The Wall Street Journal today reported on the impending political showdown over a public healthcare plan. Many existing federal health programs will be referenced as part of this discussion, especially the Federal Employees Health Benefit Program (FEHBP). Milliman Principal Tom Snook provides perspective on lessons learned from this program throughout its five decades of existence.


Milliman has worked with the Federal Employees Health Benefit Program (FEHBP) since its inception in 1960, when Wendell Milliman presented a report to Congress.

We asked Tom Snook for insight on this much-talked-about program.

Q: Many politicians have suggested extending FEHBP to cover populations other than federal workers. Is this viable?

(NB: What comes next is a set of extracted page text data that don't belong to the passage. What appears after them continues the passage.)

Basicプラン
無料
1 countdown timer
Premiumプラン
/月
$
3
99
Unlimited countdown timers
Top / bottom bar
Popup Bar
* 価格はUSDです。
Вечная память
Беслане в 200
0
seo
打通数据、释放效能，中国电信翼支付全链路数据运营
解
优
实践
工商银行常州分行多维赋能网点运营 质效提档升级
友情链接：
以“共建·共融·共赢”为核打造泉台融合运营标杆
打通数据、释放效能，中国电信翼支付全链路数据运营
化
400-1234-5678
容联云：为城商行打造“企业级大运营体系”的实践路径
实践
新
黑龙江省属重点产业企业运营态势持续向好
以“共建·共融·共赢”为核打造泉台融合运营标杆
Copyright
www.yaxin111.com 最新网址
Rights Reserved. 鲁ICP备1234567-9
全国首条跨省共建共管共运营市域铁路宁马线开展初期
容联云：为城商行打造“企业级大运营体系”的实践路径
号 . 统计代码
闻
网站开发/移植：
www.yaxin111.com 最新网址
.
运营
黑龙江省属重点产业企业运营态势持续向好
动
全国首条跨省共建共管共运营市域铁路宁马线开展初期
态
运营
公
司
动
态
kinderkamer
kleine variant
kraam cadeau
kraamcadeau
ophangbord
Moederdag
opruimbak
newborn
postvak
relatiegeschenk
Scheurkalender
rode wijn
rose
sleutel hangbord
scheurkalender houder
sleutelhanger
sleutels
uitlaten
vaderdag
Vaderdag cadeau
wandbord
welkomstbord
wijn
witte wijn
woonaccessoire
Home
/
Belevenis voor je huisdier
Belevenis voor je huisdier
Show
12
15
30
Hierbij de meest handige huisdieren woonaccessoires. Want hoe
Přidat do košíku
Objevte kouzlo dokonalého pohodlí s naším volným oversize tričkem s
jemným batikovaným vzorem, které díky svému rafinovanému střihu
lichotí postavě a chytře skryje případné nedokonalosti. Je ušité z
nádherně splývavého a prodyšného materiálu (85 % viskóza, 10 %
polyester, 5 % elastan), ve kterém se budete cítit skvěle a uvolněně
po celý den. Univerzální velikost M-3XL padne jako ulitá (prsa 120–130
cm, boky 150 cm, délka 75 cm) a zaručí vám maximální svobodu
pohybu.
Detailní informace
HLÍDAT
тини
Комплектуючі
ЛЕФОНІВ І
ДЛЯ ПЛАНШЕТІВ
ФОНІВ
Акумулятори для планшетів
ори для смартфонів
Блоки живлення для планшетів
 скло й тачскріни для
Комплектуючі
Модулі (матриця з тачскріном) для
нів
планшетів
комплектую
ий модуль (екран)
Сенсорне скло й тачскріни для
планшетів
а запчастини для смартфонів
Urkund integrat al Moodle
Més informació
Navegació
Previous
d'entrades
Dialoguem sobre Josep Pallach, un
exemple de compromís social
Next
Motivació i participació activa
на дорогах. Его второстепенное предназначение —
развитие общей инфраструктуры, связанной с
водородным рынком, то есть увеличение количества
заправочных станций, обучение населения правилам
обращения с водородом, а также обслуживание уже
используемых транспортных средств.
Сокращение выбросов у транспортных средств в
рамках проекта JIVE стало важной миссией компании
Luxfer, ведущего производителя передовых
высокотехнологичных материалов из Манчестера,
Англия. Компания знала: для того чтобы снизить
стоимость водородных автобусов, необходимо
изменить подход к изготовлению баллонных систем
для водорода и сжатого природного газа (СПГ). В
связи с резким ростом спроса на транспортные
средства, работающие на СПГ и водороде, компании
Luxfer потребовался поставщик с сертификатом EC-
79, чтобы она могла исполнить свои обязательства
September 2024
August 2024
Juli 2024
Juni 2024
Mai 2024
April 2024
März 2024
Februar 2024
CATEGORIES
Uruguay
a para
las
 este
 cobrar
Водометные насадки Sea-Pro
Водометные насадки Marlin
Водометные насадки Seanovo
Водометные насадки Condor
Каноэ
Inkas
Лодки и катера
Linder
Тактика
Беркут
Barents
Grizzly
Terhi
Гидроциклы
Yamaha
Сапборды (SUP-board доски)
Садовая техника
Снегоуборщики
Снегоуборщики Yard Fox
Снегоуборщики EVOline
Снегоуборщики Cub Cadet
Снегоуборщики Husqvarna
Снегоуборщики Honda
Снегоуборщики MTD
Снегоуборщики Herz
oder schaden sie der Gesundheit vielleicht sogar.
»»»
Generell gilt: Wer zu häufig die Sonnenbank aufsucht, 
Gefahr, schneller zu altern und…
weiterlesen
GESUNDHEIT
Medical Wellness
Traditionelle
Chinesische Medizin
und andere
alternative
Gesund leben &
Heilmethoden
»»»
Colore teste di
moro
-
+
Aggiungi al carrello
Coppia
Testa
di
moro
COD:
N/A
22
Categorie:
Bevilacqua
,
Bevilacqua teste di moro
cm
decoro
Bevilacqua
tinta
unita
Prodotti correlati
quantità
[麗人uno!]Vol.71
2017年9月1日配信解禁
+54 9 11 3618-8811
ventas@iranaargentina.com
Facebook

Tom Snook: FEHBP has provided healthcare benefits to federal employees for more than 40 years, so it’s no wonder that many have looked to this program as either a candidate for expansion or as a potential model for universal coverage. But just because FEHBP works in its current context does not mean it can or ought to be used to fix what’s wrong with the current system.

Actuarially speaking, the FEHBP has worked in spite of design issues and inherent inefficiencies that could have prevented success. FEHBP offers federal employees an array of health plan choices, which are provided by the Blue Cross/Blue Shield Association (BCBSA) and by other commercial entities (including Humana, Aetna, Coventry, and various regional HMOs). The choices vary from one location to another, with Washington, D.C. offering the most options since it has the largest concentration of federal employees.